What to do » Print the entries exactly; skip the pictures.

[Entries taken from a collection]

################

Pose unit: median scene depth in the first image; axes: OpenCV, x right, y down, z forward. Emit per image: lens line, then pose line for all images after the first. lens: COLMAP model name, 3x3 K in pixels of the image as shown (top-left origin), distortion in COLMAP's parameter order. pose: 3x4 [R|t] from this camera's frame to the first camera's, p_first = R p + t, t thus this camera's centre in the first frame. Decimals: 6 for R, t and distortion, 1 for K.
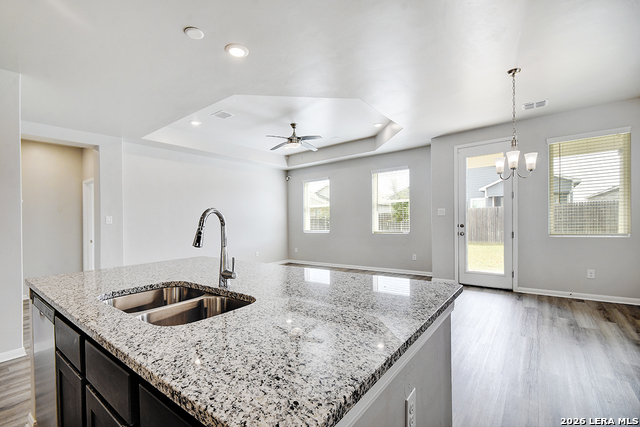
lens RADIAL K [[279.7, 0, 313.8], [0, 279.7, 223.3], [0, 0, 1]] dist [0.000149, -0.000424]
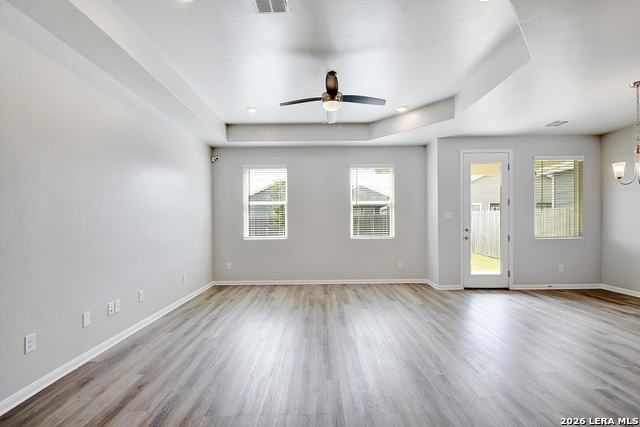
lens RADIAL K [[283.8, 0, 318.9], [0, 283.8, 223.6], [0, 0, 1]] dist [0.009293, -0.000105]
pose [[0.784464, 0.014004, 0.620017, -0.426639], [-0.001411, 0.999783, -0.020797, 0.006523], [-0.620173, 0.015440, 0.784313, 0.435035]]
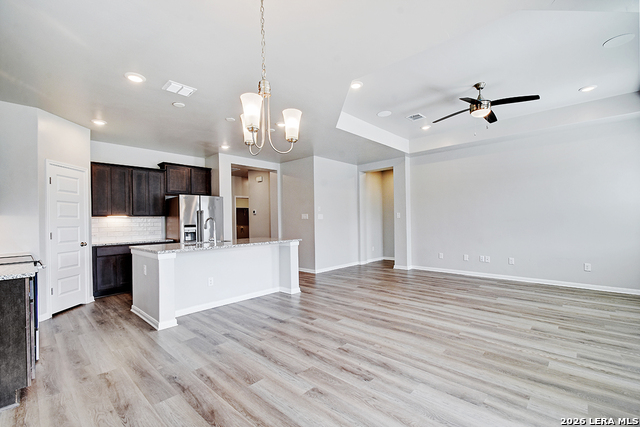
lens RADIAL K [[283.0, 0, 314.5], [0, 283.0, 219.2], [0, 0, 1]] dist [0.025832, -0.020441]
pose [[-0.096184, 0.021560, -0.995130, 0.607794], [0.006059, 0.999760, 0.021074, -0.019653], [0.995345, -0.004002, -0.096291, 0.548951]]
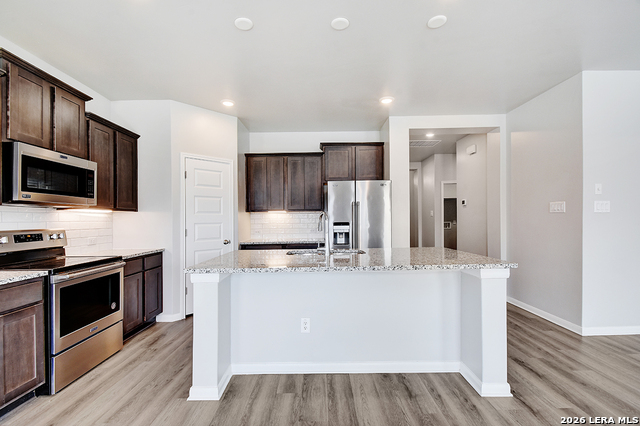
lens RADIAL K [[286.3, 0, 317.5], [0, 286.3, 218.6], [0, 0, 1]] dist [0.002752, -0.000416]
pose [[-0.789183, 0.034253, -0.613203, 0.186988], [0.025715, 0.999411, 0.022731, -0.009696], [0.613620, 0.002171, -0.789599, 0.551524]]
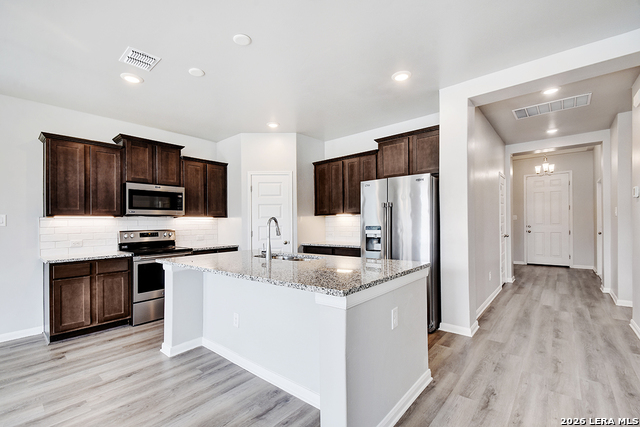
lens RADIAL K [[289.3, 0, 306.5], [0, 289.3, 213.0], [0, 0, 1]] dist [0.034144, -0.000148]
pose [[-0.996475, 0.042992, 0.072042, -0.167887], [0.041385, 0.998863, -0.023647, -0.004336], [-0.072977, -0.020582, -0.997121, 0.670614]]
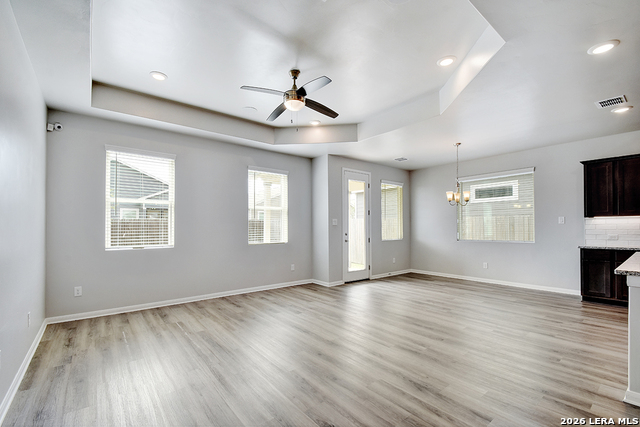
lens RADIAL K [[280.8, 0, 317.5], [0, 280.8, 222.6], [0, 0, 1]] dist [0.005389, -0.006771]
pose [[0.223485, 0.040219, 0.973877, -0.563069], [0.009805, 0.999005, -0.043507, 0.008895], [-0.974658, 0.019272, 0.222869, 0.699185]]
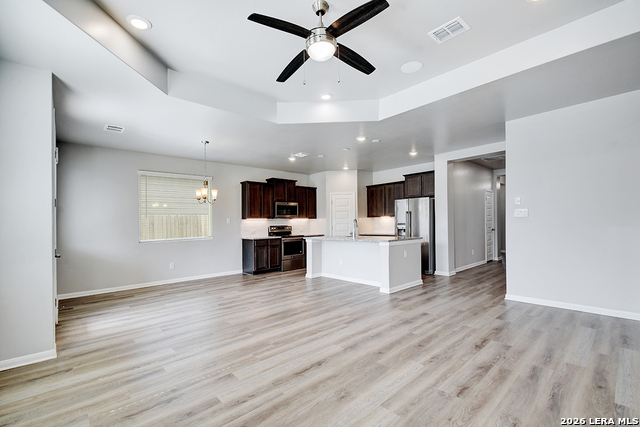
lens RADIAL K [[279.7, 0, 313.8], [0, 279.7, 223.3], [0, 0, 1]] dist [0.000149, -0.000424]
pose [[-0.983117, 0.044718, 0.177432, -0.114654], [0.047057, 0.998852, 0.008997, -0.010917], [-0.176826, 0.017195, -0.984092, 1.230179]]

################

Reply »
Pose unit: median scene depth in the first image; axes: OpenCV, x right, y down, z forward. Emit per image: lens line, then pose line for all images after the first. lens: COLMAP model name, 3x3 K in pixels of the image as shown (top-left origin), distortion in COLMAP's parameter order. pose: 3x4 [R|t] from this camera's frame to the first camera's, p_first = R p + t, t thus this camera's centre in the first frame. Decimals: 6 for R, t and distortion, 1 for K.
lens RADIAL K [[279.7, 0, 313.8], [0, 279.7, 223.3], [0, 0, 1]] dist [0.000149, -0.000424]
lens RADIAL K [[283.8, 0, 318.9], [0, 283.8, 223.6], [0, 0, 1]] dist [0.009293, -0.000105]
pose [[0.784464, 0.014004, 0.620017, -0.426639], [-0.001411, 0.999783, -0.020797, 0.006523], [-0.620173, 0.015440, 0.784313, 0.435035]]
lens RADIAL K [[283.0, 0, 314.5], [0, 283.0, 219.2], [0, 0, 1]] dist [0.025832, -0.020441]
pose [[-0.096184, 0.021560, -0.995130, 0.607794], [0.006059, 0.999760, 0.021074, -0.019653], [0.995345, -0.004002, -0.096291, 0.548951]]
lens RADIAL K [[286.3, 0, 317.5], [0, 286.3, 218.6], [0, 0, 1]] dist [0.002752, -0.000416]
pose [[-0.789183, 0.034253, -0.613203, 0.186988], [0.025715, 0.999411, 0.022731, -0.009696], [0.613620, 0.002171, -0.789599, 0.551524]]
lens RADIAL K [[289.3, 0, 306.5], [0, 289.3, 213.0], [0, 0, 1]] dist [0.034144, -0.000148]
pose [[-0.996475, 0.042992, 0.072042, -0.167887], [0.041385, 0.998863, -0.023647, -0.004336], [-0.072977, -0.020582, -0.997121, 0.670614]]
lens RADIAL K [[280.8, 0, 317.5], [0, 280.8, 222.6], [0, 0, 1]] dist [0.005389, -0.006771]
pose [[0.223485, 0.040219, 0.973877, -0.563069], [0.009805, 0.999005, -0.043507, 0.008895], [-0.974658, 0.019272, 0.222869, 0.699185]]
lens RADIAL K [[279.7, 0, 313.8], [0, 279.7, 223.3], [0, 0, 1]] dist [0.000149, -0.000424]
pose [[-0.983117, 0.044718, 0.177432, -0.114654], [0.047057, 0.998852, 0.008997, -0.010917], [-0.176826, 0.017195, -0.984092, 1.230179]]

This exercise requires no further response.